Challenges:
a – In the post on eventual consistency in the Alfresco Index Engine, rewrite the text from "If the Index Engine is up" to "annoyed people more)", changing "short page" to "partial page".
b – According to the post on eventual consistency in the Alfresco Index Engine, which Alfresco release introduced transaction metadata query (TMDQ)?
c – Pick up the post on eventual consistency in the Alfresco Index Engine where it ends, and continue it.

Document excerpt:
Hyland Connect

andy1 · ‎06-19-2017

Introduction

Last week, eventual consistency cropped up more than usual. What it means, how to understand it and how to deal with it. This is not about the pros and cons of eventual consistency, when you may want transactional behaviour, etc. This post describes what eventual consistency is and its foibles in the context of the Alfresco Index Engine. So here are the answers to last week's questions ....

Background

Back in the day, Alfresco 3.x supported a transactional index of metadata using Apache lucene. Alfresco 4.0 introduced an eventually consistent index based on Apache SOLR 1.4. Alfresco 5.0 moved to SOLR 4 and also introduced transaction metadata query (TMDQ). TMDQ was added specifically to support the transactional use cases that used to be addressed by the lucene index in previous versions. TMDQ uses the database and adds a bunch of required indexes as optional patches. Alfresco 5.1 supports a later version of SOLR 4 and made improvements to TMDQ. Alfresco Content Services 5.2 supports SOLR 4, SOLR 6 and TMDQ.

When changes are made to the repository they are picked up by SOLR via a polling mechanism. The required updates are made to the Index Engine to keep the two in sync. This takes some time. The Index Engine may well be in a state that reflects some previous version of the repository. It will eventually catch up and be consistent with the repository - assuming it is not forever changing.

When a query is executed it can happen in one of two ways. By default, if the query can be executed against the database it is; if not, it goes to the Index Engine. There are some subtle differences between the results: For example, collation and how permission are applied. Some queries are just not supported by TMDQ. For example, facets, full text, "in tree" and structure. If a query is not supported by TMDQ it can only go to the Index Engine.

What does eventual consistency mean?

If the Index Engine is up to date, a query against the database or the Index Engine will see the same state. The results may still be subtly different - this will be the next topic! If the index engine is behind the repository then a query may produce results that do not, as yet, reflect all the changes that have been made to the repository.

Nodes may have been deleted

Nodes are present in the index but deleted from the repository
- Deleted nodes are filtered from the results when they are returned from the query
  - As a result you may see a "short page" of results even though there are more results
  - (we used to leave in a "this node has been deleted" place holder but this annoyed people more)
- The result count may be lower than the facet counts
- Faceting will include the "to be deleted nodes" in the counts
  - There is no sensible post fix for this other than re-querying to filtering stuff out and someone could have deleted more....

Recorded data:
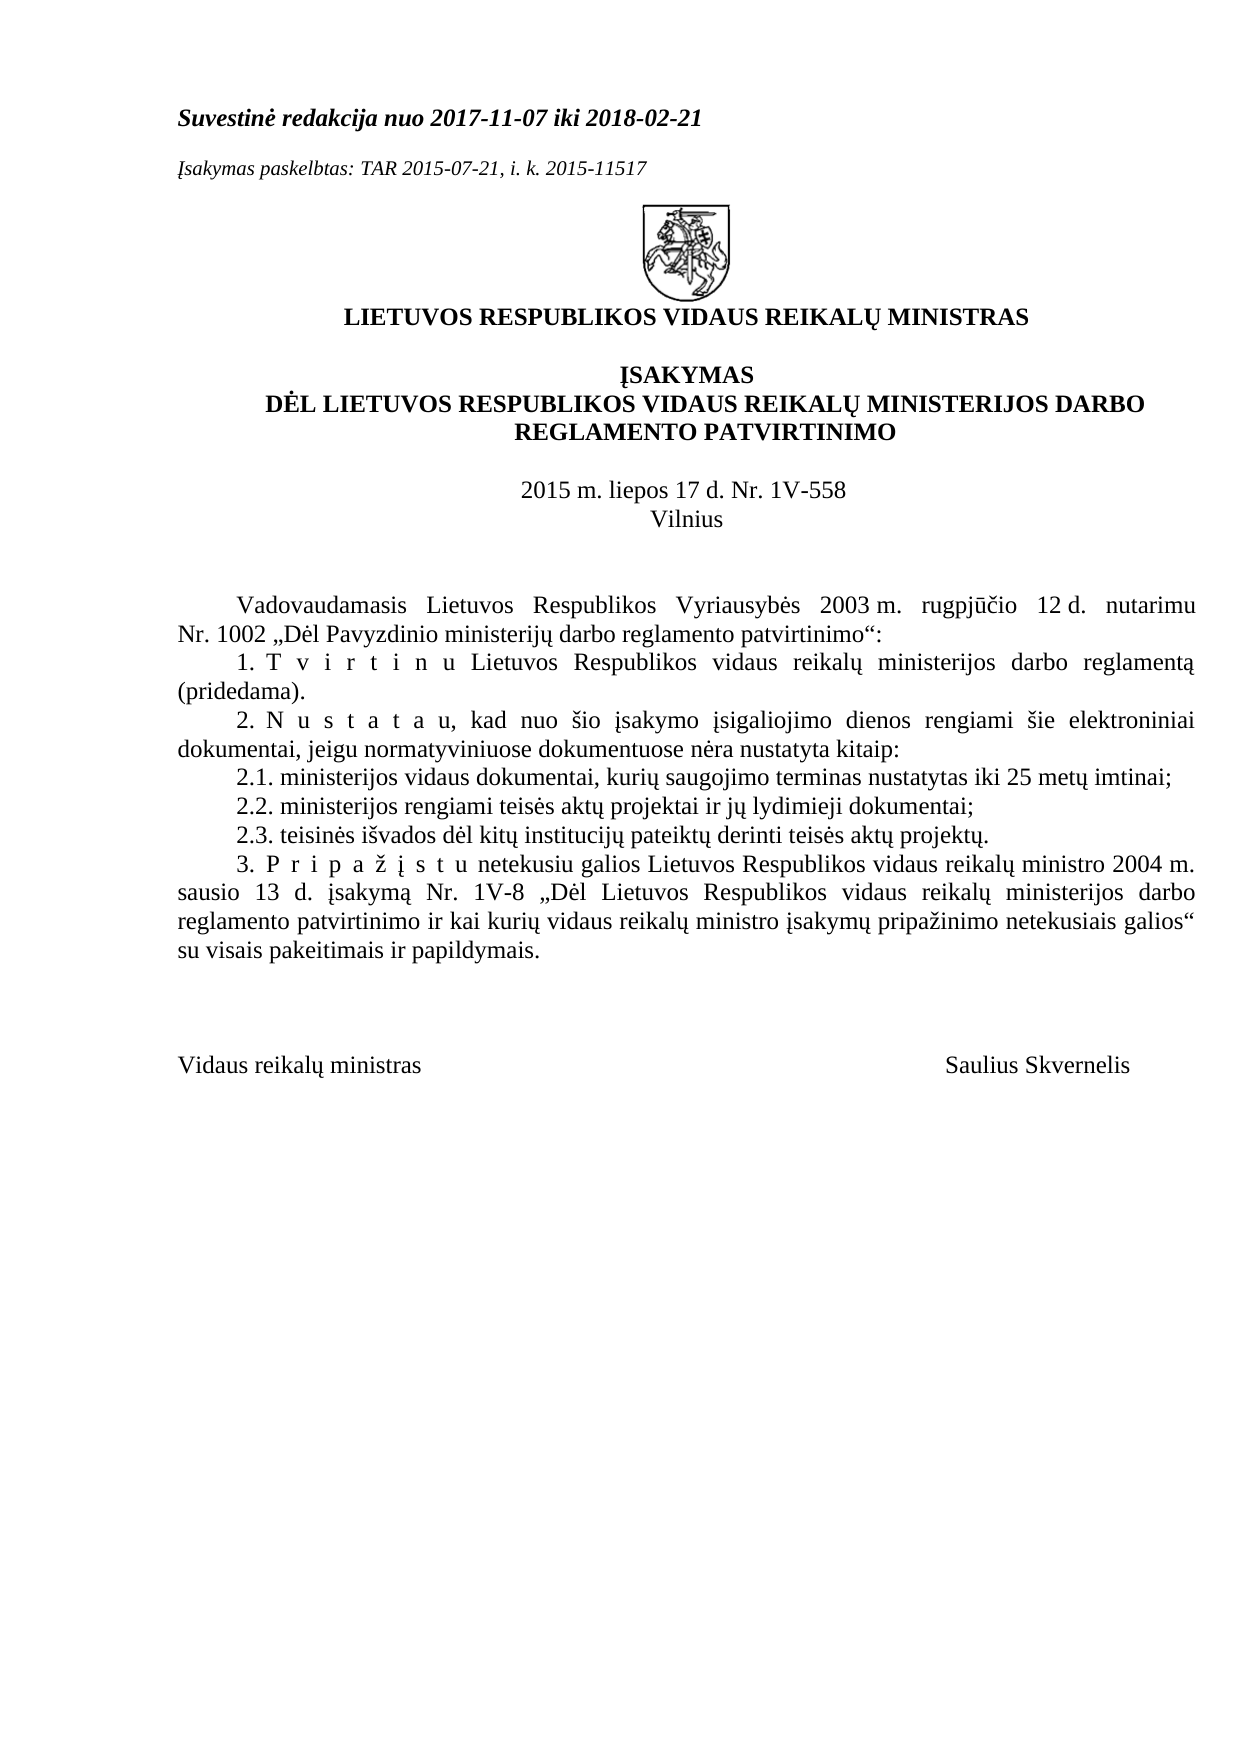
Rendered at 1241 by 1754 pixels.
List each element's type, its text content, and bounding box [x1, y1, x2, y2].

Task-by-task outputs:
a –
If the Index Engine is up to date, a query against the database or the Index Engine will see the same state. The results may still be subtly different - this will be the next topic! If the index engine is behind the repository then a query may produce results that do not, as yet, reflect all the changes that have been made to the repository.

Nodes may have been deleted

Nodes are present in the index but deleted from the repository
- Deleted nodes are filtered from the results when they are returned from the query
  - As a result you may see a "partial page" of results even though there are more results
  - (we used to leave in a "this node has been deleted" place holder but this annoyed people more)

b – Alfresco 5.0

c –
Nodes may have been added

Nodes have been added to the repository but are not yet in the index at all
- These new nodes will not be found in the results or included in faceting
Nodes have been added to the repository but only the metadata is present in the index
- These nodes cannot be found by content

Nodes metadata has changed

The index reflects out of date metadata
- Some out of date nodes may be in the results when they should not be
- Some out of date nodes may be missing from the results when they should not be
- Some nodes may be counted in the wrong facets due to out of date metadata
- Some nodes may be ordered using out of date metadata

Node Content has changed

The index reflects out of date content but the metadata is up to date
- Some out of date nodes may be in the results when they should not be
- Some out of date nodes may be missing from the results when they should not be

Node Content and metadata has changed

The index reflects the out of date metadata and content
The index reflects out of date content (the metadata is updated first)
- Some out of date nodes may be in the results when they should not be
- Some out of date nodes may be missing from the results when they should not be
- Some nodes may be counted in facets due to out of date metadata

An update has been made to an ACL (adding an access control entry to a node)

The old ACL is reflected in queries
- Some out of date nodes may be in the results when they should not be
- Some out of date nodes may be missing from the results when they should not be
- The ACLs that are enforced may be out of date but are consistent with the repository state when the node was added to the index. Again, to be clear, the node and ACL may be out of date but permission for the content and metadata is consistent with this prior state. For nodes in the version index, they are assigned the ACL of the "live" node when the version was added to the index.

A node may be continually updated

It is possible that such a node may never appear in the index.
By default, when the Index Engine tracks the repository it only picks up changes that are older than one second. This is configurable. If we are indexing node 27 in state 120, we only add information for node 27 if it is still in that state. If it has moved on to state 236, say, we will skip node 27 until we are indexing state 236 - assuming it has not moved on again. This avoids pulling "later" information into the index which may have an updated ACE or present an overall view inconsistent with a repository state. Any out of date-ness means we have older information in the index - never newer information.

How do I deal with eventual consistency?

To a large extent this depends on your use case. If you do need a transactional answer, the default behaviour will give you one if it can. For some queries it is not possible to get a transactional answer. You can force this in the Java API and it will be coming soon in the public API.

If you are using SOLR 6, the response from the search public API will return some information to help. It will report the index state consistent with the query.

...
"context": {
    "consistency": {
        "lastTxId": 18
    }
},
....

This can be compared with the last transaction on the repository. If they are equal the query was consistent.

In fact, we know the repository state for each node when we added it to the index. In the future we may check if the index state for a node reflects the repository state for the same node - we can mark nodes as potentially out of date - but only for the page of results. Faceting and aggregation is much more of a pain. Marking potentially out of date nodes and providing other indicators of consistency are on the backlog for the public API.

If your query goes to the Index Server and it is not up to date you could see any of the issues described above in what eventual consistency means.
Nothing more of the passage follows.